1936 war die als Notkirche genutzte alte Schule mit nur 170 Quadratmetern für die inzwischen rund 1.600 Gläubigen zu klein geworden. Im Herbst beauftragte die Gemeinde den Aachener Architekten Peter Salm mit den Vorarbeiten für einen Neubau. Am 29. Mai 1938 erfolgte der erste Spatenstich, am 24. Juli 1938 die Grundsteinlegung.
Am 21. Mai 1939 weihte Bischof Dr. Hermann Josef Sträter das neue Gotteshaus. In die erste heilige Messe war auch die Spendung des Firmsakraments eingeschlossen. Der Verein für christliche Kunst im Erzbistum Köln und Bistum Aachen stellte die Kirche als Beispiel guten neuzeitlichen Kirchenbaus vor, der sich glücklich in das Landschaftsbild einfüge.

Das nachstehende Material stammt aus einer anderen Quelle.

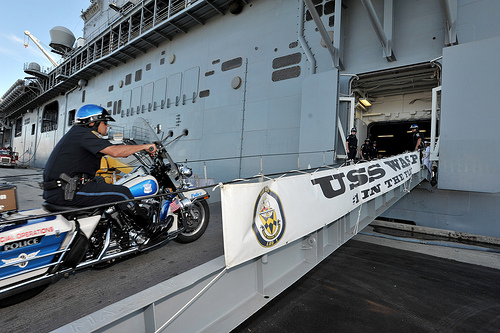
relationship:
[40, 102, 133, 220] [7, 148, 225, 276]
officer on motorcycle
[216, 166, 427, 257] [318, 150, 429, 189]
banner says uss wasp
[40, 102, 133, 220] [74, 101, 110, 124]
officer wears helmet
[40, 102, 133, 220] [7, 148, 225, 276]
officer rides motorcycle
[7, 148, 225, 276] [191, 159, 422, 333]
motorcycle goes up ramp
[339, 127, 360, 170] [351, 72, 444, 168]
officer standing at door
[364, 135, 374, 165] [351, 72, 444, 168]
officer standing at door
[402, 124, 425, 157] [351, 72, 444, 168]
officer standing at door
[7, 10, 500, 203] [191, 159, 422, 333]
boat has ramp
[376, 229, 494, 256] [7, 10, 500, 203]
water next to boat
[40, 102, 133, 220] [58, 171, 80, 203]
officer wears gun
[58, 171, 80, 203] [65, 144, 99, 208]
gun on side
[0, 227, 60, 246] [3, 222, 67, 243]
letters spell special operations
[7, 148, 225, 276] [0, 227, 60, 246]
motorcycle has letters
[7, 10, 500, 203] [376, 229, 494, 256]
boat in water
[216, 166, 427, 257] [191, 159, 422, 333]
banner on ramp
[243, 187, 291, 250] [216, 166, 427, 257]
emblem on banner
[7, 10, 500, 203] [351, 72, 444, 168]
boat has entryway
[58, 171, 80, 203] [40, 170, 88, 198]
gun on holster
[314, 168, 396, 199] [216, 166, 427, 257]
letters on banner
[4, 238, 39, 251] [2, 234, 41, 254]
letters on sign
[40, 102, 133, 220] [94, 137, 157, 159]
policeman has arm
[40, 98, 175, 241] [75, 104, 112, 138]
officer has head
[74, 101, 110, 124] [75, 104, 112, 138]
helmet on head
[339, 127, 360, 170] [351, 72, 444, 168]
policeman stands in doorway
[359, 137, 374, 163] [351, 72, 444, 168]
officer stands in doorway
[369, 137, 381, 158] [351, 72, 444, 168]
people stands in doorway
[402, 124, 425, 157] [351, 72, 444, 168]
policeman stands in doorway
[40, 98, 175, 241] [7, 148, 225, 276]
officer on motorcycle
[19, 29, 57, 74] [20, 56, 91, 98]
crane on top of building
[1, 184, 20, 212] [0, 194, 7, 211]
box has stickers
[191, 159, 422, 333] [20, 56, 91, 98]
ramp leads to building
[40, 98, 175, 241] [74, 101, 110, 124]
officer wears helmet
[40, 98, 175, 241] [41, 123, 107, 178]
officer wears shirt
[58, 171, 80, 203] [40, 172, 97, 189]
gun on belt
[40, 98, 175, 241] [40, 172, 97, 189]
officer has belt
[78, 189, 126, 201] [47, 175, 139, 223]
stripe on pants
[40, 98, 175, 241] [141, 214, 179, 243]
officer wears boot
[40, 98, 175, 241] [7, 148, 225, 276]
officer sits on bike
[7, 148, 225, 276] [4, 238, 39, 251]
bike says police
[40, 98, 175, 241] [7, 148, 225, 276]
officer rides bike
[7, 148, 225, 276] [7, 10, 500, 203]
bike goes on to boat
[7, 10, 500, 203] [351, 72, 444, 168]
ship has doorway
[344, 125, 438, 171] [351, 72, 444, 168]
people in doorway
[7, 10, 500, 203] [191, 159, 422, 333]
ship has gangplank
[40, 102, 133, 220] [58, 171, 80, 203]
officer has handgun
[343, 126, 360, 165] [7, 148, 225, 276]
officer waits for motorcycle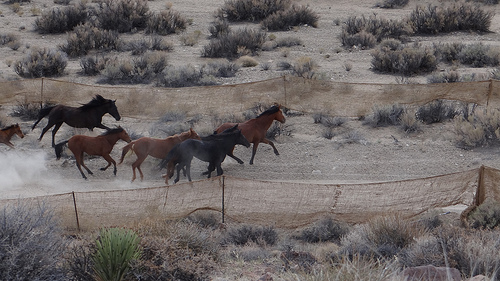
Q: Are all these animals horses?
A: Yes, all the animals are horses.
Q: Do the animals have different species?
A: No, all the animals are horses.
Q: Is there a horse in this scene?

Bis heute steht die Kirche im Mittelpunkt des Schelsener Gemeindelebens. An diesem Wochenende beginnt das traditionelle Schützenfest. Bei der Königsparade am Sonntag paradieren die Schützen an König Mark Rademakers und seinen Ministern Jürgen Quack und Jürgen Esser vorbei, die vor der St. Josef-Kirche stehen. Am Sonntagmorgen findet dort die Festmesse zur Prunk 2026 statt, unter Leitung von Monsignore Tomo Knežević und assistiert von Diakon und Präses Norbert Häusler, unter Mitwirkung des Musikvereins Mönchengladbach sowie des Chors „Schelsener Printen“ unter der Leitung von Kantor Rösler.
Nachtrag (3.8.2026): Da hat gewaltig der Fehlerteufel zugeschlagen. Das Kalenderblatt hatte auf eine falsche Steuerdatei zugegriffen und Daten aus Februar eingefügt. Dafür entschuldigen wir uns. Jetzt hat alles seine Richtigkeit.